Die Ausrichtung der Werbung an den Nutzerprofilen sei auch der Schlüssel, um die populären Web-2.0-Unternehmen finanziell erfolgreicher zu machen. „Web 2.0 hat ein Riesenfinanzierungsproblem, da die Werbekunden nicht im Umfeld verwackelter Videos erscheinen wollen. Die Nutzerprofile können dieses Problem im Web 2.0 lösen“, sagte Kleindl.

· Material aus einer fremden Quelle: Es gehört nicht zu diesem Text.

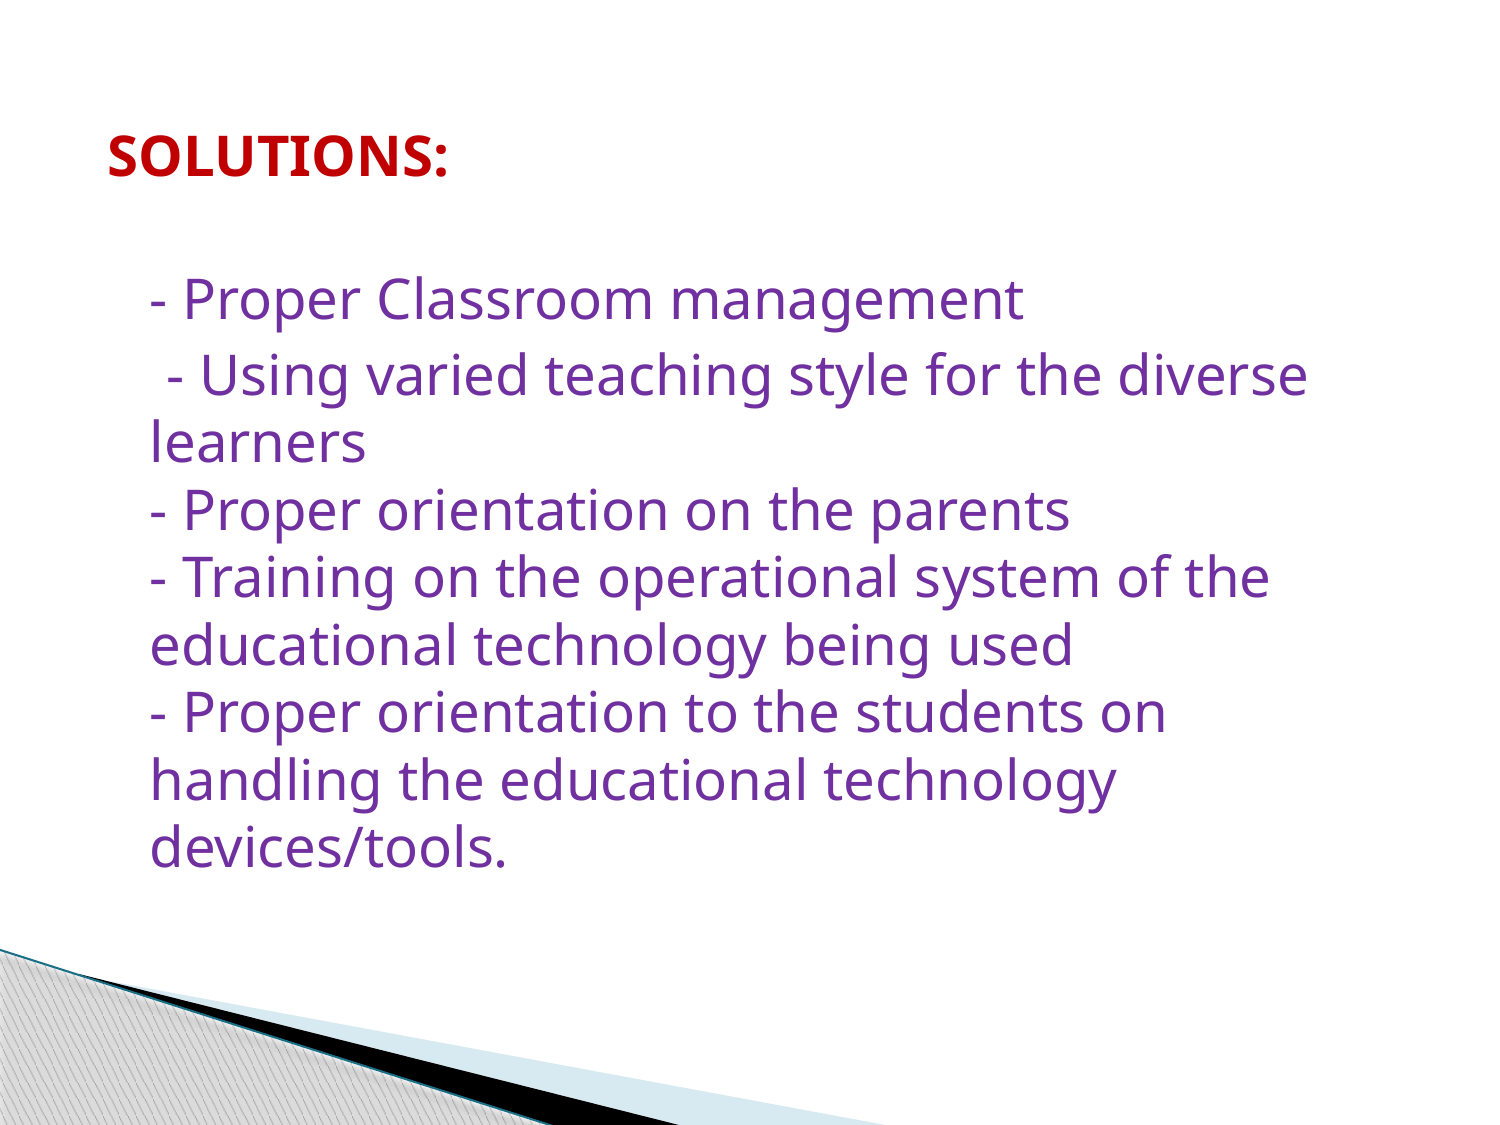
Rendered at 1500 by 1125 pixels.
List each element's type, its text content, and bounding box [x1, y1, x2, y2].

list SOLUTIONS: - Proper Classroom management - Using varied teaching style for the diverse learners - Proper orientation on the parents - Training on the operational system of the educational technology being used - Proper orientation to the students on handling the educational technology devices/tools. [75, 112, 1425, 1005]
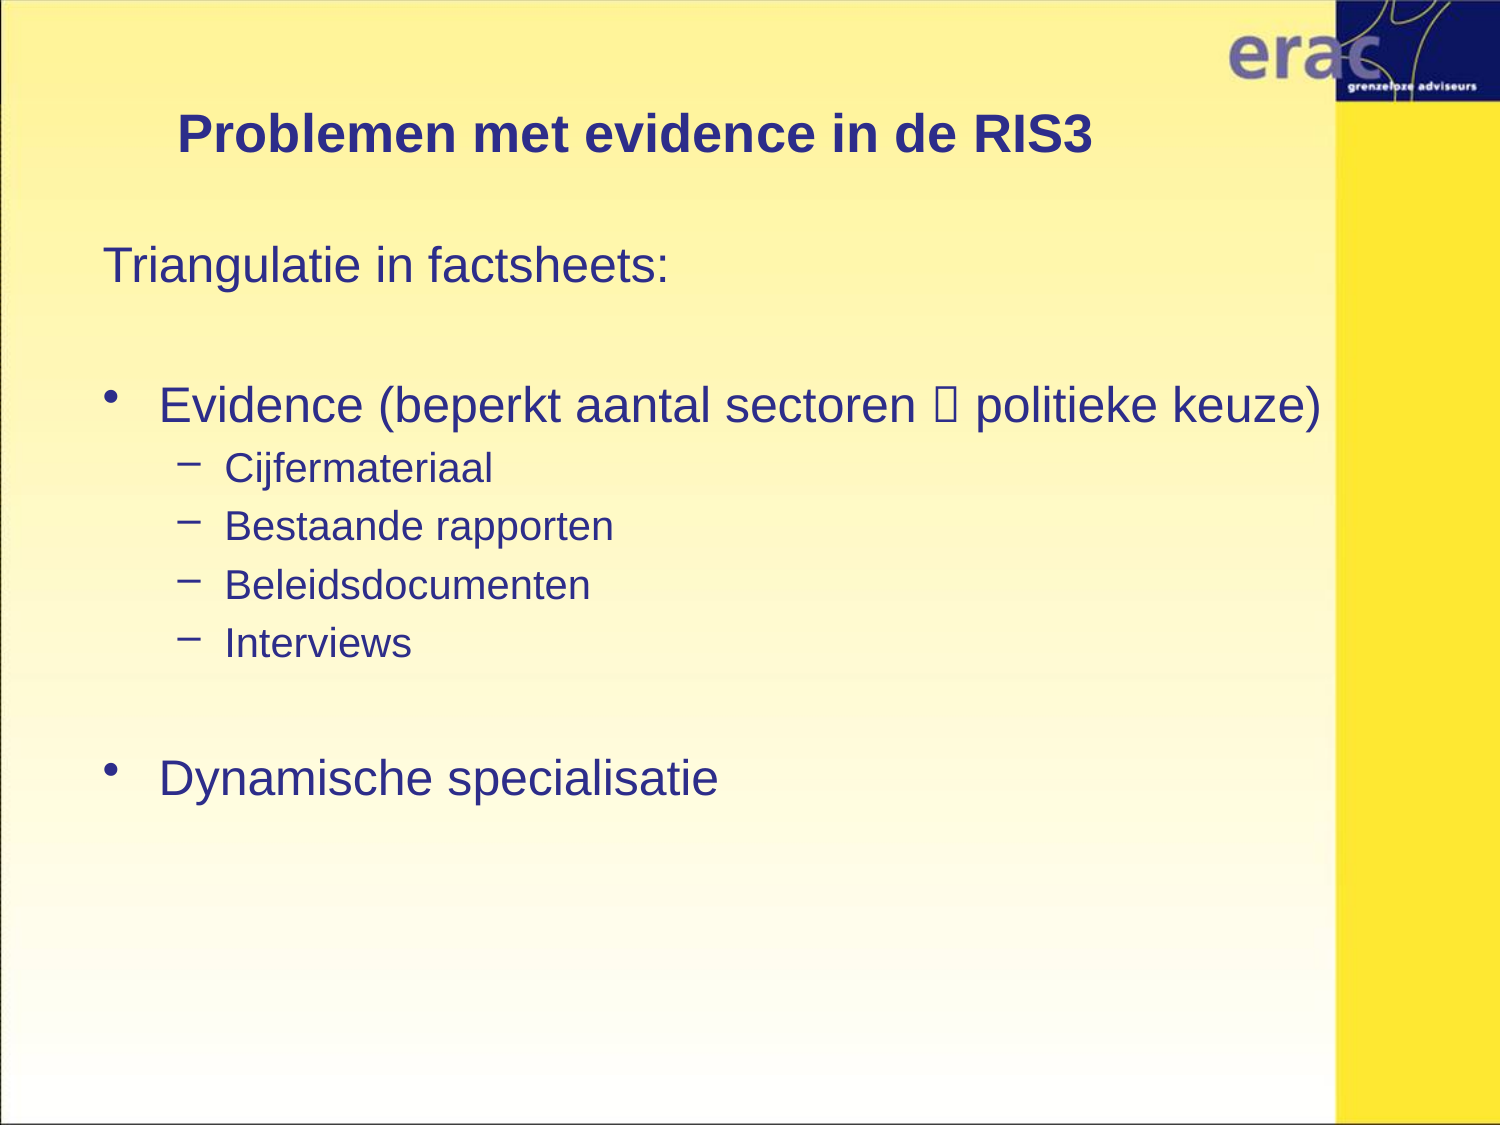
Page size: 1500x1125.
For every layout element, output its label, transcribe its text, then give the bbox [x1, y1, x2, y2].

list [75, 262, 1425, 1005]
text_box Triangulatie in factsheets: Evidence (beperkt aantal sectoren  politieke keuze) Cijfermateriaal Bestaande rapporten Beleidsdocumenten Interviews Dynamische specialisatie [87, 224, 1438, 968]
picture [0, 0, 1500, 1125]
title Problemen met evidence in de RIS3 [162, 37, 1344, 224]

Auch ohne Börse ist die Werbung im Internet in den vergangenen Jahren kräftig gewachsen. Die klassische Online-Werbung, also grafische Werbemittel wie Banner oder Videos, hat im vergangenen Jahr um 69 Prozent auf 903 Millionen Euro zugelegt, hat der Bundesverband Digitale Wirtschaft (BVDW) ausgerechnet.

Immer mehr Werbegelder gehen ins Internet

Der gesamte Online-Werbemarkt, der zusätzlich das Suchmaschinenmarketing und Partnerprogramme (Affiliate) umfasst, ist noch schneller auf 1,9 Milliarden Euro gewachsen, wozu allein die marktführende Suchmaschine Google nach Branchenschätzungen knapp 800 Millionen Euro beigetragen hat. In diesem Jahr wird der Online-Werbemarkt nach einer ersten Schätzung des Verbandes um 33 Prozent auf 2,5 Milliarden Euro zulegen.

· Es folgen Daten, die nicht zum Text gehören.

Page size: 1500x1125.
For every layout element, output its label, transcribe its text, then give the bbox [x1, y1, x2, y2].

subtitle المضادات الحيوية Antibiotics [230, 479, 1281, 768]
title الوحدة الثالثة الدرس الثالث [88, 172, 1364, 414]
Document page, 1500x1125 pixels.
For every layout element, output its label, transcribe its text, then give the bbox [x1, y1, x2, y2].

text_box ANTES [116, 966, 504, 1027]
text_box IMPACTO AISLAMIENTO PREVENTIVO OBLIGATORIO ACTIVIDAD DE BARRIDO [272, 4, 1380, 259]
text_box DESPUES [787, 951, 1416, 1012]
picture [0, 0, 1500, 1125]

Nach Angaben des Verbandes werden immer mehr Werbegelder in das Internet umgeschichtet. Im vergangenen Jahr haben vor allem mittelständische Unternehmen, Händler und die Konsumgüterindustrie die Online-Werbung für sich entdeckt. Als größter Wachstumstreiber zeigten sich Handelsorganisationen, die ihre Werbeausgaben im Internet mehr als vervierfacht haben. Auch die Medien- und Verlagsbranche sowie die Telekommunikationsbranche haben ihre Online-Werbegelder annähernd verdoppelt.

„Gesundes Umfeld für Online-Werbung“

In den Vereinigten Staaten sind die Ausgaben für Online-Werbung im vergangenen Jahr um 34 Prozent auf das Rekordniveau von 16,8 Milliarden Dollar gestiegen, haben der Branchenverband Interactive Advertising Bureau und der Wirtschaftsprüfer Pricewaterhouse Coopers ermittelt. Die Ergebnisse für 2006 bestätigten ein „gesundes Umfeld für Online-Werbung“, erklärte David Silverman, ein Partner von Pricewaterhouse Coopers.

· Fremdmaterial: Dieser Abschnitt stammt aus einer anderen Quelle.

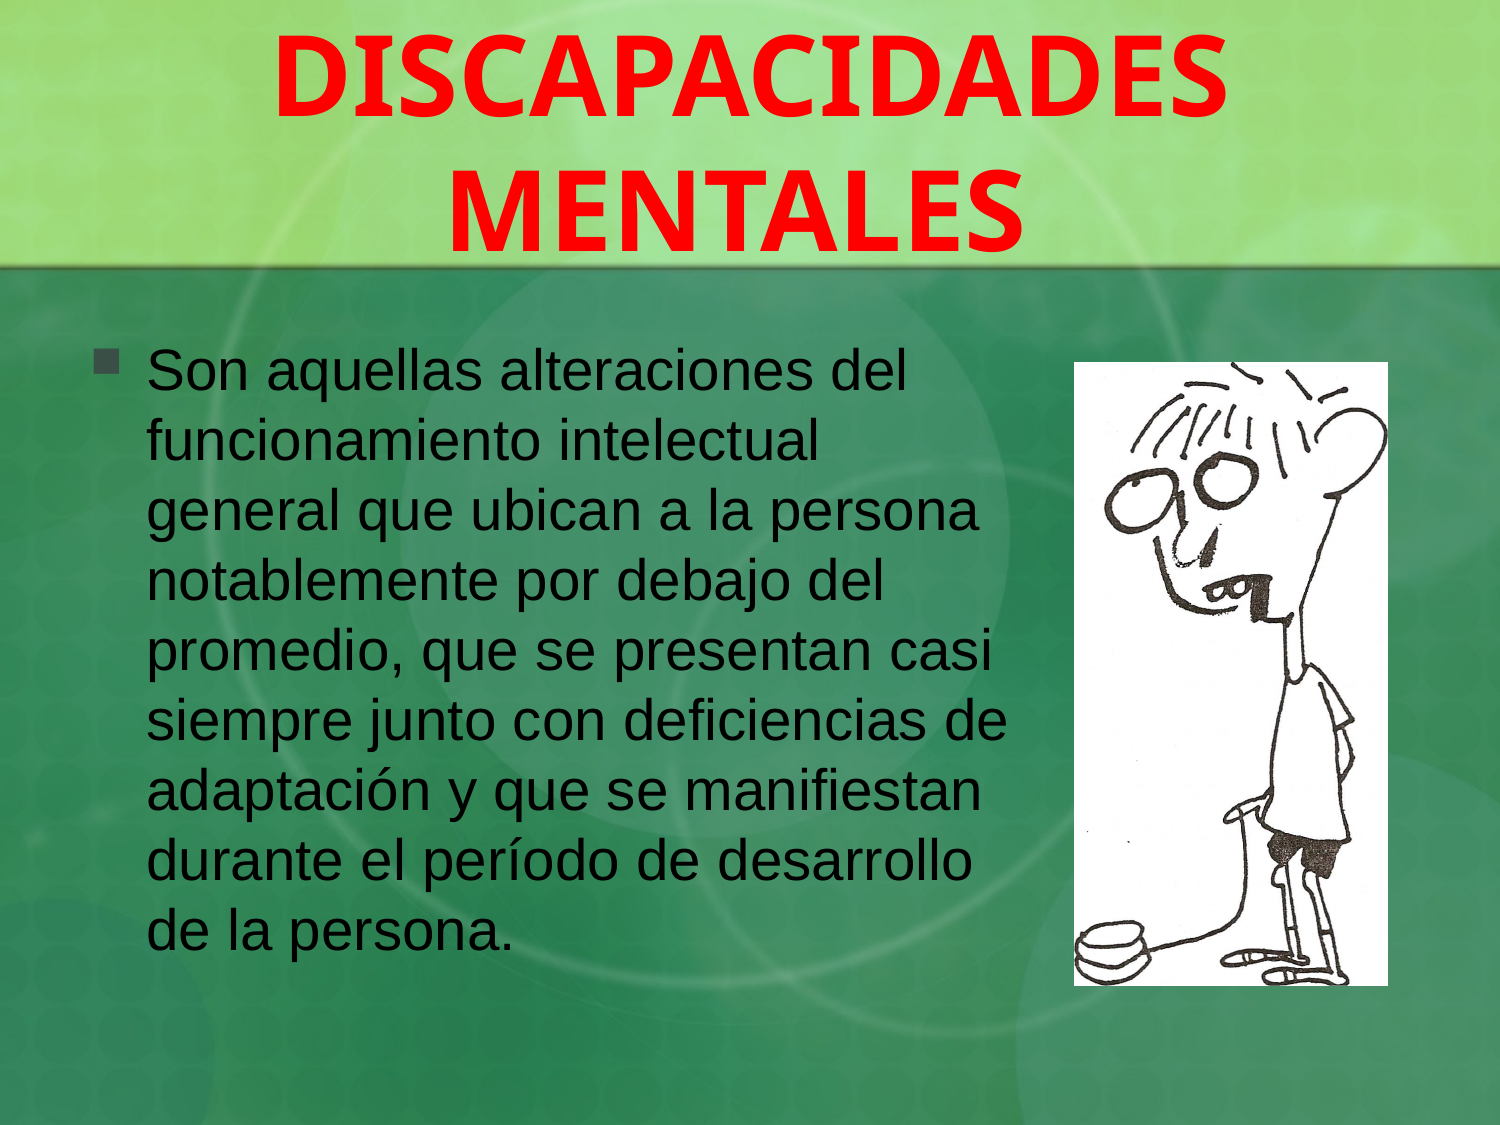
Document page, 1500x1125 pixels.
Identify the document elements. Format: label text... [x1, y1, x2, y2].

title DISCAPACIDADES MENTALES [74, 44, 1426, 233]
picture [0, 0, 1500, 1125]
list Son aquellas alteraciones del funcionamiento intelectual general que ubican a la persona notablemente por debajo del promedio, que se presentan casi siempre junto con deficiencias de adaptación y que se manifiestan durante el período de desarrollo de la persona. [74, 324, 1038, 974]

Alle Anzeichen deuteten auf einen weiteren Anstieg der Ausgaben traditioneller Werber hin, die die Online-Werbung als wichtigen Teil ihrer Medienmischung verwendeten, betonte er. Der kräftige Anstieg der Werbe-Einnahmen bei Internetunternehmen wie Google und Yahoo stehe in krassem Gegensatz zu teilweise rückläufigen oder stagnierenden Werbeeinnahmen amerikanischer Zeitungen, Fernseh- und Rundfunkunternehmen sowie anderer traditioneller Medienunternehmen. Branchenführer Google hatte seinen Umsatz im vergangenen Jahr um rund 74 Prozent auf 10,6 Milliarden Dollar gesteigert.